Alberto Bollini

Personal information
- Date of birth: 16 June 1966 (age 59)
- Place of birth: Poggio Rusco, Italy

Team information
- Current team: Italy U19 (Manager)

Managerial career
- Years: Team
- 1984–1987: Poggese
- 1988–1991: Massese
- 1992–1995: Crevalcore
- 1995–1998: Modena (youth)
- 1999–2003: Lazio (youth)
- 2003–2004: Igea Virtus
- 2004–2005: Valenzana
- 2006–2007: Sampdoria (youth)
- 2007–2009: Fiorentina (youth)
- 2010–2014: Lazio (youth)
- 2014: Lazio (assistant)
- 2015: Lecce
- 2015–2016: Atalanta (assistant)
- 2016–2017: Salernitana
- 2019: Modena
- 2019–2020: Italy U19
- 2020–2022: Italy U20
- 2022–2023: Italy U19
- 2023–: Italy (Assistant)

= Alberto Bollini =

Italian football manager

Alberto Bollini (born 16 June 1966) is an Italian football manager, who is in charge of the Italy national under-19 football team.

==Career==
On 3 February 2015, he replaced Dino Pagliari as manager of Lecce.

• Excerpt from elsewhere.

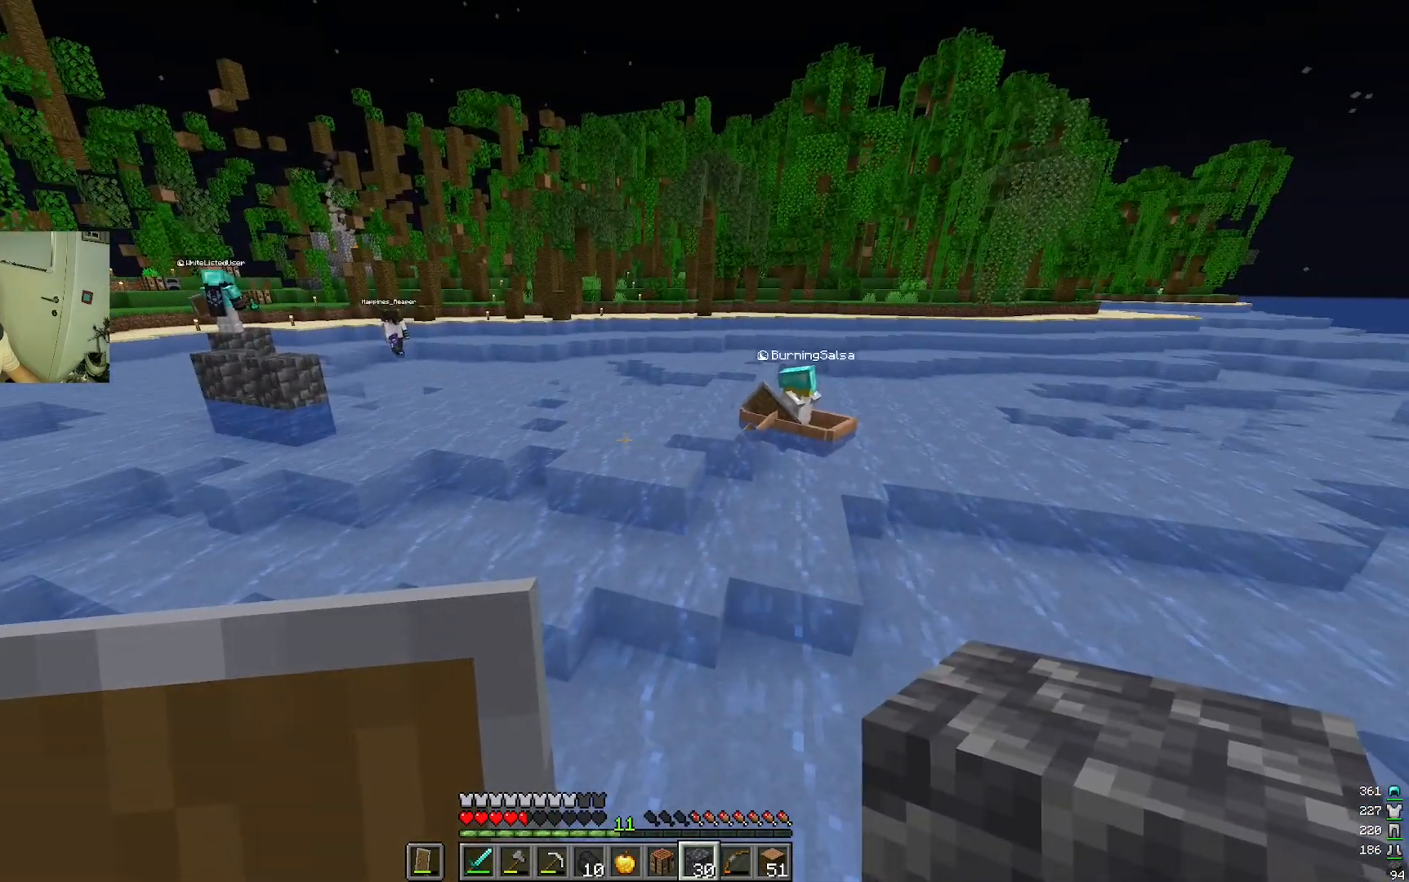
{"keys": ["a"], "mouse": [], "events": [[417, "a", "down"]]}
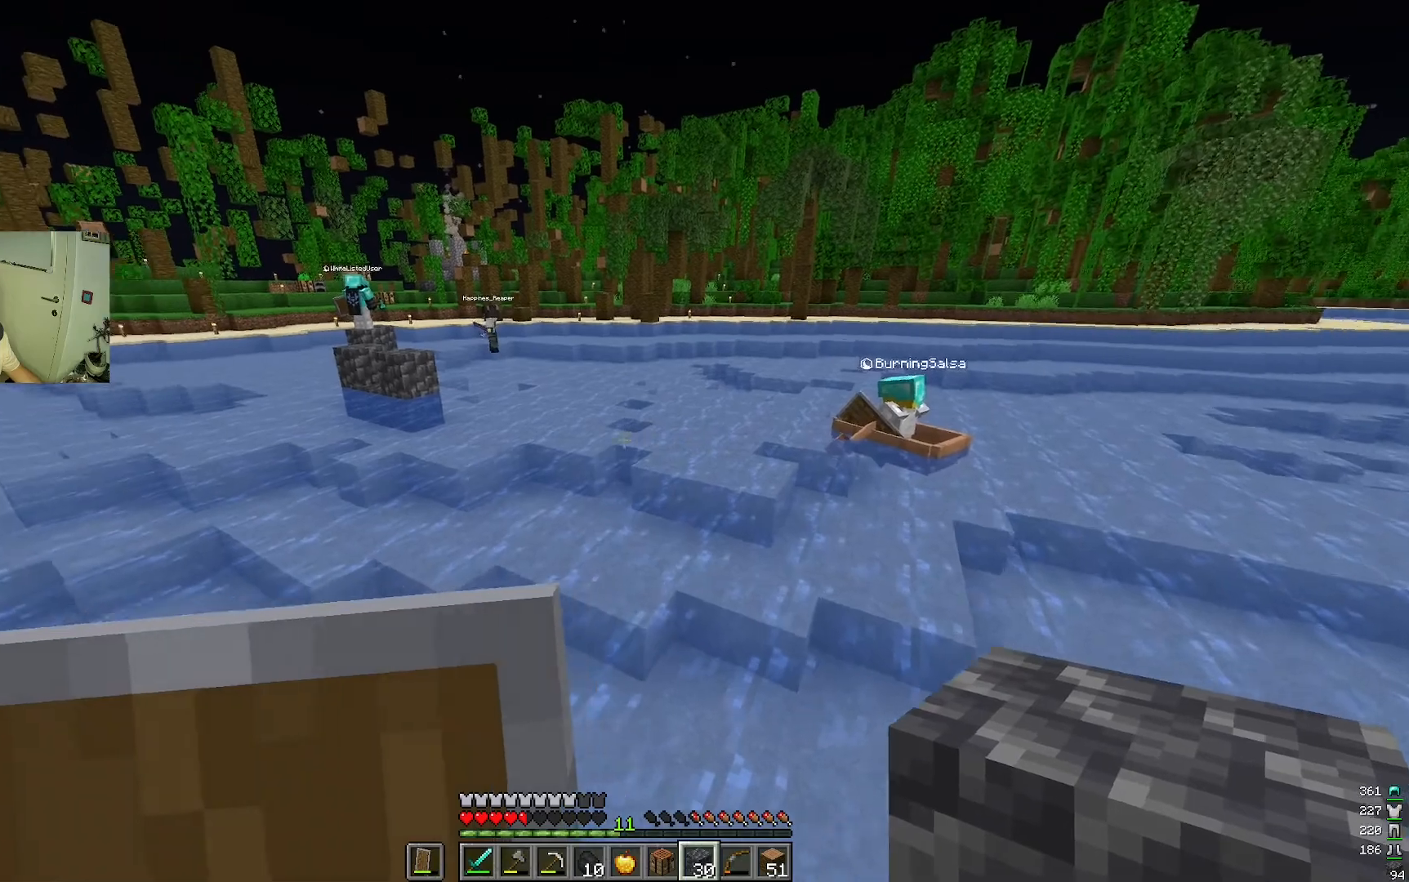
{"keys": ["d"], "mouse": [], "events": [[33, "a", "up"], [467, "d", "down"]]}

From 2016 to 2017 he was in charge of Serie B side Salernitana.

In January 2019 he became manager of Serie D side Modena. He successively joined the coaching staff of the Italian Football Federation, being in charge of Italy U19 from 2019 to 2020, then the Italy U20 from 2020 to 2022. Bollini was successively re-named head coach of the Under-19 squad, which he led to triumph in the 2023 UEFA European Under-19 Championship.